EIV - Proposition 62 - scolie


Si nous pouvions avoir une connaissance adéquate de la durée des choses, et déterminer par la Raison leurs temps d’existence, nous considérerions les choses futures et les présentes affectés du même sentiment et le bien que l’Âme concevrait comme futur, elle l’appéterait comme un bien présent ; par suite, elle négligerait nécessairement un bien présent moindre pour un bien futur plus grand, et elle appéterait fort peu une chose qui serait bonne dans le présent, mais cause d’un mal futur, comme nous le démontrerons bientôt. Mais nous ne pouvons avoir de la durée des choses (Prop. 31, p. II) qu’une connaissance extrêmement inadéquate, et nous déterminons (Scolie de la Prop. 44, p. II) le temps d’existence des choses par l’imagination seule qui n’est pas également affectée par l’image d’une chose présente et d’une future. De là vient que la connaissance vraie du bien et du mal que nous avons, n’est rien qu’abstraite ou générale et que le jugement porté par nous sur l’ordre des choses et la liaison des causes [1], pour nous permettre de déterminer ce qui dans le présent est bon ou mauvais pour nous, est fondé plutôt sur l’imagination que sur la réalité. Il n’y a donc pas à s’étonner que le Désir né de cette connaissance du bien et du mal relative au futur puisse être réduit assez facilement par le Désir des choses présentement agréables (voir à ce sujet la Prop. 16). [*]


Si nos de rerum duratione adæquatam cognitionem habere earumque existendi tempora ratione determinare possemus, eodem affectu res futuras ac præsentes contemplaremur et bonum quod mens ut futurum conciperet, perinde ac præsens appeteret et consequenter bonum præsens minus pro majore bono futuro necessario negligeret et quod in præsenti bonum esset sed causa futuri alicujus mali, minime appeteret, ut mox demonstrabimus. Sed nos de duratione rerum (per propositionem 31 partis II) non nisi admodum inadæquatam cognitionem habere possumus et rerum existendi tempora (per scholium propositionis 44 partis II) sola imaginatione determinamus quæ non æque afficitur imagine rei præsentis ac futuræ ; unde fit ut vera boni et mali cognitio quam habemus non nisi abstracta sive universalis sit et judicium quod de rerum ordine et causarum nexu facimus ut determinare possimus quid nobis in præsenti bonum aut malum sit, sit potius imaginarium quam reale atque adeo mirum non est si cupiditas quæ ex boni et mali cognitione quatenus hæc futurum prospicit, oritur, facilius rerum cupiditate quæ in præsentia suaves sunt, coerceri potest, de quo vide propositionem 16 hujus partis.

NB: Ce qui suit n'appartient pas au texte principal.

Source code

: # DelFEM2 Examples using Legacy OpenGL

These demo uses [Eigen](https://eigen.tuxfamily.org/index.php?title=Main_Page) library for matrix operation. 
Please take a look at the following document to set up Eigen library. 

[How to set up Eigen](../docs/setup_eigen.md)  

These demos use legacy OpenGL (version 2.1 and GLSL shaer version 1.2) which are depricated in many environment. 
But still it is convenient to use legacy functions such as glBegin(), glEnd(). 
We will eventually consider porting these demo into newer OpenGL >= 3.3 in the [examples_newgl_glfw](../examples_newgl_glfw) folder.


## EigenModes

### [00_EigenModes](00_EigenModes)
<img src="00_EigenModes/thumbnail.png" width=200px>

[1Le texte dit exactement : « l’ordre des choses et le nœud des causes », formulation qui se retrouve en EV6dem.

[*(Saisset :) Si nous pouvions avoir une connaissance adéquate de la durée des choses, et déterminer par la raison le temps de leur existence, nous regarderions du même oeil les choses futures et les choses présentes ; un bien à venir nous inspirerait le même désir qu’un bien présent, et on ne négligerait pas tant le bien présent pour de plus grands biens qu’on espère dans l’avenir ; enfin (et nous le démontrerons tout à l’heure), on ne désirerait pas un bien actuel quand on saurait qu’il doit causer plus tard un certain mal. Mais nous ne pouvons avoir de la durée des choses qu’une connaissance inadéquate (par la Propos. 31, part. 2), et notre imagination seule détermine le temps de leur existence (par le Scol. de la Propos. 44, part. 2). Or l’imagination n’est pas affectée de la même façon par une chose présente et par une chose à venir ; et de là vient que la vraie connaissance que nous avons du bien et du mal n’est qu’une connaissance abstraite ou générale, et que le jugement que nous portons sur l’ordre des choses et l’enchaînement des causes, afin de déterminer ce qui nous est présentement bon ou mauvais, est un jugement plus imaginaire que réel. Il ne faut donc point s’étonner que le désir qui naît de la connaissance du bien et du mal, en tant que relative à l’avenir, puisse être si facilement empêché par le désir des choses qui nous sont actuellement agréables. Sur ce point, voyez la Propos. 16.